The answer is yes:
As in air's answer, let's consider the case $m=n=1$. Let $H(t)=\Pr[Z_1\le t]$ and $I(t)=\Pr[Z_2\le t]$ be the known cdfs of $Z_1=\min(X,Y)$ and $Z_2=\max(X,Y)$. Again, as in air's answer, we have that $H$ and $I$ are related to $F$ and $G$ by the system of equations:
\begin{align*} H=&1-(1-F)(1-G)=F+G-F\,G\\ I=& F\,G \end{align*}
Thus, since $F=I/G$ by the second equation, we obtain from equation one that $H = \frac{I}{G}+G-I$, or $$ G^2- (H+I) G + I =0$$.
Solving the quadratic equation give us: $G=\frac{(H+I)+\sqrt{(H+I)^2-4I}}{2}$ (the negative root is not consistent with $1\ge H\ge I \ge 0$) and so $F=\frac{2I}{(H+I)+\sqrt{(H+I)^2-4I}}$. That is, we identified $F$ and $G$.

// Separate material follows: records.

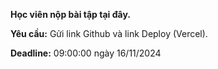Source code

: **Học viên nộp bài tập tại đây.**

**Yêu cầu:** Gửi link Github và link Deploy (Vercel).

**Deadline:** 09:00:00 ngày 16/11/2024
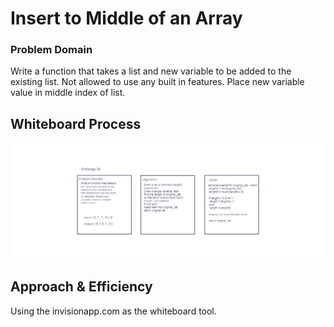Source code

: # Insert to Middle of an Array

### Problem Domain

Write a function that takes a list  and new variable to be added to the existing list. Not allowed to use any built in features. Place new variable value in  middle index of list.

## Whiteboard Process

![array_insert_shift](array_insert_shift.png)


## Approach & Efficiency
Using the invisionapp.com as the whiteboard tool.


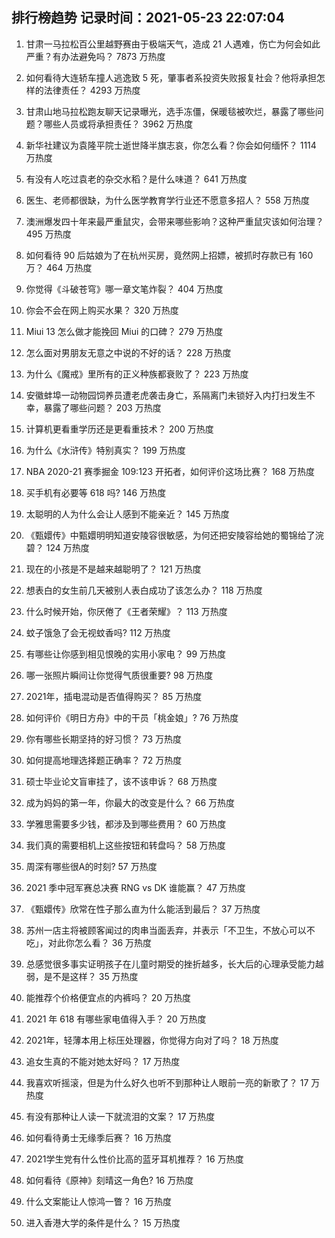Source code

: 
## 排行榜趋势 记录时间：2021-05-23 22:07:04
  
  1. 甘肃一马拉松百公里越野赛由于极端天气，造成 21 人遇难，伤亡为何会如此严重？有办法避免吗？ 7873 万热度
    
  2. 如何看待大连轿车撞人逃逸致 5 死，肇事者系投资失败报复社会？他将承担怎样的法律责任？ 4293 万热度
    
  3. 甘肃山地马拉松跑友聊天记录曝光，选手冻僵，保暖毯被吹烂，暴露了哪些问题？哪些人员或将承担责任？ 3962 万热度
    
  4. 新华社建议为袁隆平院士逝世降半旗志哀，你怎么看？你会如何缅怀？ 1114 万热度
    
  5. 有没有人吃过袁老的杂交水稻？是什么味道？ 641 万热度
    
  6. 医生、老师都很缺，为什么医学教育学行业还不愿意多招人？ 558 万热度
    
  7. 澳洲爆发四十年来最严重鼠灾，会带来哪些影响？这种严重鼠灾该如何治理？ 495 万热度
    
  8. 如何看待 90 后姑娘为了在杭州买房，竟然网上招嫖，被抓时存款已有 160 万？ 464 万热度
    
  9. 你觉得《斗破苍穹》哪一章文笔炸裂？ 404 万热度
    
  10. 你会不会在网上购买水果？ 320 万热度
    
  11. Miui 13 怎么做才能挽回 Miui 的口碑？ 279 万热度
    
  12. 怎么面对男朋友无意之中说的不好的话？ 228 万热度
    
  13. 为什么《魔戒》里所有的正义种族都衰败了？ 223 万热度
    
  14. 安徽蚌埠一动物园饲养员遭老虎袭击身亡，系隔离门未锁好入内打扫发生不幸，暴露了哪些问题？ 203 万热度
    
  15. 计算机更看重学历还是更看重技术？ 200 万热度
    
  16. 为什么《水浒传》特别真实？ 199 万热度
    
  17. NBA 2020-21 赛季掘金 109:123 开拓者，如何评价这场比赛？ 168 万热度
    
  18. 买手机有必要等 618 吗? 146 万热度
    
  19. 太聪明的人为什么会让人感到不能亲近？ 145 万热度
    
  20. 《甄嬛传》中甄嬛明明知道安陵容很敏感，为何还把安陵容给她的蜀锦给了浣碧？ 124 万热度
    
  21. 现在的小孩是不是越来越聪明了？ 121 万热度
    
  22. 想表白的女生前几天被别人表白成功了该怎么办？ 118 万热度
    
  23. 什么时候开始，你厌倦了《王者荣耀》？ 113 万热度
    
  24. 蚊子饿急了会无视蚊香吗? 112 万热度
    
  25. 有哪些让你感到相见恨晚的实用小家电？ 99 万热度
    
  26. 哪一张照片瞬间让你觉得气质很重要? 98 万热度
    
  27. 2021年，插电混动是否值得购买？ 85 万热度
    
  28. 如何评价《明日方舟》中的干员「桃金娘」? 76 万热度
    
  29. 你有哪些长期坚持的好习惯？ 73 万热度
    
  30. 如何提高地理选择题正确率？ 72 万热度
    
  31. 硕士毕业论文盲审挂了，该不该申诉？ 68 万热度
    
  32. 成为妈妈的第一年，你最大的改变是什么？ 66 万热度
    
  33. 学雅思需要多少钱，都涉及到哪些费用？ 60 万热度
    
  34. 我们真的需要相机上这些按钮和转盘吗？ 58 万热度
    
  35. 周深有哪些很A的时刻? 57 万热度
    
  36. 2021 季中冠军赛总决赛 RNG vs DK 谁能赢？ 47 万热度
    
  37. 《甄嬛传》欣常在性子那么直为什么能活到最后？ 37 万热度
    
  38. 苏州一店主将被顾客闻过的肉串当面丢弃，并表示「不卫生，不放心可以不吃」，对此你怎么看？ 36 万热度
    
  39. 总感觉很多事实证明孩子在儿童时期受的挫折越多，长大后的心理承受能力越弱，是不是这样？ 35 万热度
    
  40. 能推荐个价格便宜点的内裤吗？ 20 万热度
    
  41. 2021 年 618 有哪些家电值得入手？ 20 万热度
    
  42. 2021年，轻薄本用上标压处理器，你觉得方向对了吗？ 18 万热度
    
  43. 追女生真的不能对她太好吗？ 17 万热度
    
  44. 我喜欢听摇滚，但是为什么好久也听不到那种让人眼前一亮的新歌了？ 17 万热度
    
  45. 有没有那种让人读一下就流泪的文案？ 17 万热度
    
  46. 如何看待勇士无缘季后赛？ 16 万热度
    
  47. 2021学生党有什么性价比高的蓝牙耳机推荐？ 16 万热度
    
  48. 如何看待《原神》刻晴这一角色? 16 万热度
    
  49. 什么文案能让人惊鸿一瞥？ 16 万热度
    
  50. 进入香港大学的条件是什么？ 15 万热度
    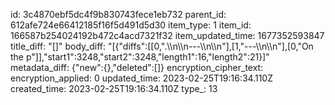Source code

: id: 3c4870ebf5dc4f9b830743fece1eb732
parent_id: 612afe724e66412185f16f5d491d5d30
item_type: 1
item_id: 166587b254024192b472c4acd7321f32
item_updated_time: 1677352593847
title_diff: "[]"
body_diff: "[{\"diffs\":[[0,\".\\\n\\\n---\\\n\\\n\"],[1,\"---\\\n\\\n\"],[0,\"On the p\"]],\"start1\":3248,\"start2\":3248,\"length1\":16,\"length2\":21}]"
metadata_diff: {"new":{},"deleted":[]}
encryption_cipher_text: 
encryption_applied: 0
updated_time: 2023-02-25T19:16:34.110Z
created_time: 2023-02-25T19:16:34.110Z
type_: 13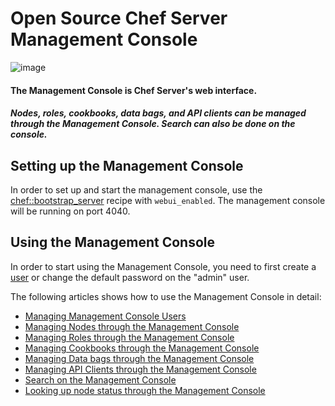 Open Source Chef Server Management Console
==========================================

  

![image](../attachments/7274885/11993101.png)

  

#### The Management Console is Chef Server's web interface.

##### Nodes, roles, cookbooks, data bags, and API clients can be managed through the Management Console. Search can also be done on the console.

Setting up the Management Console
---------------------------------

In order to set up and start the management console, use the
[chef::bootstrap\_server](http://wiki.opscode.com/display/LEG/Bootstrap+Chef+RubyGems+Installation "Bootstrap Chef RubyGems Installation")
recipe with `webui_enabled`. The management console will be running on
port 4040.

Using the Management Console
----------------------------

In order to start using the Management Console, you need to first create
a [user](Management%20Console%20Users.html "Management Console Users")
or change the default password on the "admin" user.

The following articles shows how to use the Management Console in
detail:

-   [Managing Management Console
    Users](Management%20Console%20Users.html "Management Console Users")
-   [Managing Nodes through the Management
    Console](Managing%20Nodes%20through%20the%20Management%20Console.html "Managing Nodes through the Management Console")
-   [Managing Roles through the Management
    Console](Managing%20Roles%20through%20the%20Management%20Console.html "Managing Roles through the Management Console")
-   [Managing Cookbooks through the Management
    Console](Managing%20Cookbooks%20through%20the%20Management%20Console.html "Managing Cookbooks through the Management Console")
-   [Managing Data bags through the Management
    Console](Managing%20Data%20bags%20through%20the%20Management%20Console.html "Managing Data bags through the Management Console")
-   [Managing API Clients through the Management
    Console](Managing%20API%20Clients%20through%20the%20Management%20Console.html "Managing API Clients through the Management Console")
-   [Search on the Management
    Console](Search%20on%20the%20Management%20Console.html "Search on the Management Console")
-   [Looking up node status through the Management
    Console](Looking%20up%20node%20status%20through%20the%20Management%20Console.html "Looking up node status through the Management Console")
      
      
      
      

  
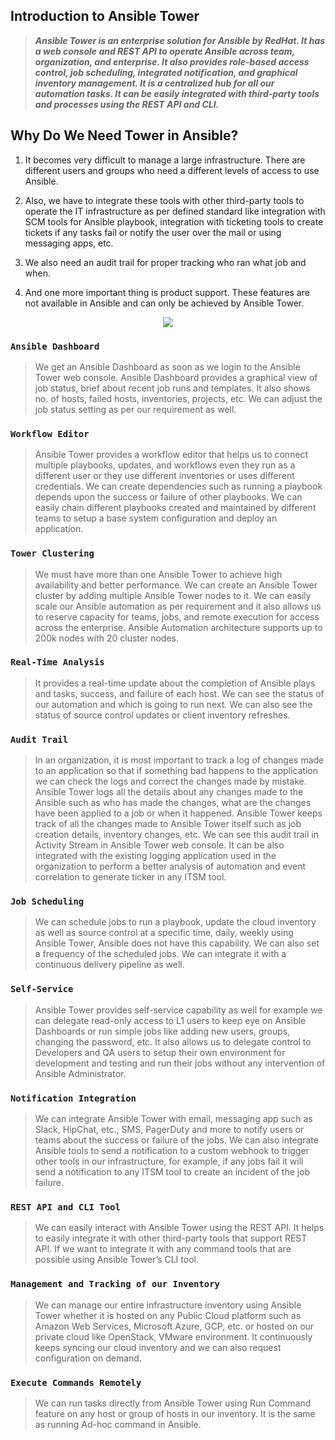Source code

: ## Introduction to Ansible Tower

> ***Ansible Tower is an enterprise solution for Ansible by RedHat. It has a web console and REST API to operate Ansible across team, organization, and enterprise. It also provides role-based access control,  job scheduling, integrated notification, and graphical inventory management. It is a centralized hub for all our automation tasks. It can be easily integrated with third-party tools and processes using the REST API and CLI.***

## Why Do We Need Tower in Ansible?

1. It becomes very difficult to manage a large infrastructure. There are different users and groups who need a different levels of access to use Ansible. 

2. Also, we have to integrate these tools with other third-party tools to operate the IT infrastructure as per defined standard like integration with SCM tools for Ansible playbook, integration with ticketing tools to create tickets if any tasks fail or notify the user over the mail or using messaging apps, etc.  

3. We also need an audit trail for proper tracking who ran what job and when. 

4. And one more important thing is product support. These features are not available in Ansible and can only be achieved by Ansible Tower.


<p align="center"> <img src="https://github.com/lerndevops/ansible/blob/master/static/Tower-Featurs.PNG"> </p>

### `Ansible Dashboard`

> We get an Ansible Dashboard as soon as we login to the Ansible Tower web console.  Ansible Dashboard provides a graphical view of job status, brief about recent job runs and templates. It also shows no. of hosts, failed hosts, inventories, projects, etc. We can adjust the job status setting as per our requirement as well.

### `Workflow Editor`

> Ansible Tower provides a workflow editor that helps us to connect multiple playbooks, updates, and workflows even they run as a different user or they use different inventories or uses different credentials. We can create dependencies such as running a playbook depends upon the success or failure of other playbooks. We can easily chain different playbooks created and maintained by different teams to setup a base system configuration and deploy an application.

### `Tower Clustering`

> We must have more than one Ansible Tower to achieve high availability and better performance. We can create an Ansible Tower cluster by adding multiple Ansible Tower nodes to it. We can easily scale our Ansible automation as per requirement and it also allows us to reserve capacity for teams, jobs, and remote execution for access across the enterprise. Ansible Automation architecture supports up to 200k nodes with 20 cluster nodes.

### `Real-Time Analysis`

> It provides a real-time update about the completion of Ansible plays and tasks, success, and failure of each host. We can see the status of our automation and which is going to run next. We can also see the status of source control updates or client inventory refreshes.


### `Audit Trail`
> In an organization, it is most important to track a log of changes made to an application so that if something bad happens to the application we can check the logs and correct the changes made by mistake. Ansible Tower logs all the details about any changes made to the Ansible such as who has made the changes, what are the changes have been applied to a job or when it happened. Ansible Tower keeps track of all the changes made to Ansible Tower itself such as job creation details, inventory changes, etc. We can see this audit trail in Activity Stream in Ansible Tower web console. It can be also integrated with the existing logging application used in the organization to perform a better analysis of automation and event correlation to generate ticker in any ITSM tool.

### `Job Scheduling`

> We can schedule jobs to run a playbook, update the cloud inventory as well as source control at a specific time, daily, weekly using Ansible Tower, Ansible does not have this capability. We can also set a frequency of the scheduled jobs. We can integrate it with a continuous delivery pipeline as well.

### `Self-Service`

> Ansible Tower provides self-service capability as well for example we can delegate read-only access to L1 users to keep eye on Ansible Dashboards or run simple jobs like adding new users, groups, changing the password, etc. It also allows us to delegate control to Developers and QA users to setup their own environment for development and testing and run their jobs without any intervention of Ansible Administrator.

### `Notification Integration`

> We can integrate Ansible Tower with email, messaging app such as Slack, HipChat, etc., SMS, PagerDuty and more to notify users or teams about the success or failure of the jobs. We can also integrate Ansible tools to send a notification to a custom webhook to trigger other tools in our infrastructure, for example, if any jobs fail it will send a notification to any ITSM tool to create an incident of the job failure.

### `REST API and CLI Tool`

> We can easily interact with Ansible Tower using the REST API. It helps to easily integrate it with other third-party tools that support REST API. If we want to integrate it with any command tools that are possible using Ansible Tower’s CLI tool.

### `Management and Tracking of our Inventory`

> We can manage our entire infrastructure inventory using Ansible Tower whether it is hosted on any Public Cloud platform such as Amazon Web Services, Microsoft Azure, GCP, etc. or hosted on our private cloud like OpenStack, VMware environment. It continuously keeps syncing our cloud inventory and we can also request configuration on demand.

### `Execute Commands Remotely`

> We can run tasks directly from Ansible Tower using Run Command feature on any host or group of hosts in our inventory. It is the same as running Ad-hoc command in Ansible.
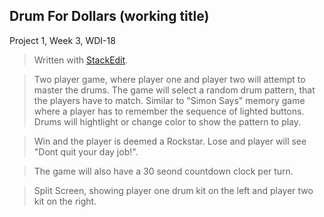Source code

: Drum For Dollars (working title)
----------------

Project 1, Week 3, WDI-18

> Written with [StackEdit](https://stackedit.io/).

>Two player game, where player one and player two will attempt to master the drums.  The game will select a random drum pattern, that the players have to match.  Similar to "Simon Says" memory game where a player has to remember the sequence of lighted buttons. Drums will hightlight or change color to show the pattern to play. 

>Win and the player is deemed a Rockstar.  Lose and player will see "Dont quit your day job!".  

>The game will also have a 30 seond countdown clock per turn. 

>Split Screen, showing player one drum kit on the left and player two kit on the right.  






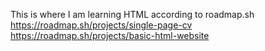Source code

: This is where I am learning HTML according to roadmap.sh
https://roadmap.sh/projects/single-page-cv
https://roadmap.sh/projects/basic-html-website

Now consider the general case, $H(t)=\Pr[Z_1\le t]$ and $I(t)=\Pr[Z_{m+n}\le t]$ and so:
\begin{align*} H=&1-(1-F)^n(1-G)^m\\ I=& F^n\,G^m \end{align*} Although, we might not be able able to explicitly solve for $F$ and $G$, it is still possible to solve it numerically for $F(t)$ and $G(t)$ given the values of $H(t)$ and $I(t)$. Thus, you can identify $F$ and $G$ only using two order statistics: $Z_1$ and $Z_{m+n}$.